L’annexe se termine enfin par une série de définitions.
Comme toute motion, cette motion suit un processus d’examen puis de vote précis, comportant notamment une consultation des membres.
Une motion déjà très commentée
Cette consultation s’est déroulée du 4 décembre 2019 au 11 mars 2020. Modérée par le Pr. Michael W. Bruford, co-directeur du Sustainable Places Research Institute de l’université de Cardiff et co-président du groupe de spécialistes en génétique de la conservation de la Commission de la sauvegarde des espèces de l’UICN, elle a donné lieu à quelque 127 contributions consistant soit en des commentaires généraux, soit en des propositions de modifications du texte.

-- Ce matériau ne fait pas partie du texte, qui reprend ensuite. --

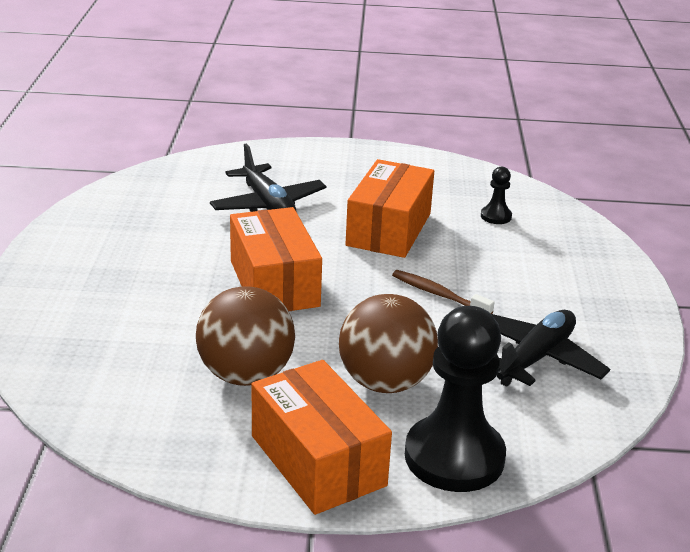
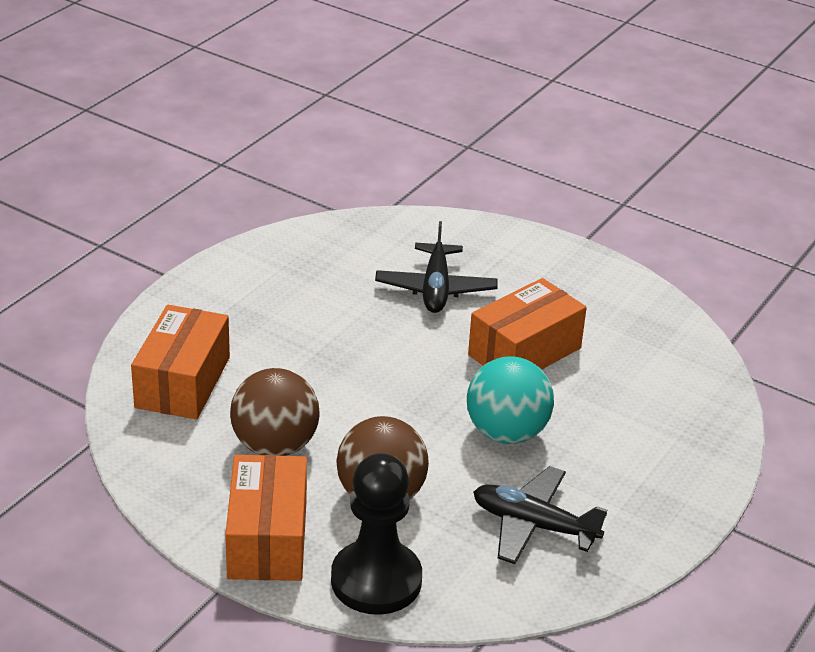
camera: 30 degrees right, 5 degrees up
(274, 283) = (371, 371): orange box -> orange box (183, 382)
(438, 294) = (506, 433): brown toothbrush -> turquoise ball
(496, 216) = (644, 373): black pawn -> none
(535, 358) = (533, 525): black plane -> black plane turned 135 degrees counterclockwise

Parmi la trentaine de commentaires généraux, notons que :
• l’association Pollinis, soutenu par l’américain Center for Environmental Legal Studies, critique la partialité du rapport de 2019 qui sert de base à la motion, ce qui pourrait appeler dans la section III à demander une mise à jour et un complément dudit rapport ;
• l’association allemande Bund Naturschutz in Bayern demande que les précautions de la motion de 2016 soient reprises par cette motion ;
• l’Office fédéral allemand de protection de la nature ainsi que la fondation argentine pour l’environnement et les ressources naturelles demandent une référence plus forte au principe de précaution.
Quant aux modifications demandées du texte, elles sont de deux ordres.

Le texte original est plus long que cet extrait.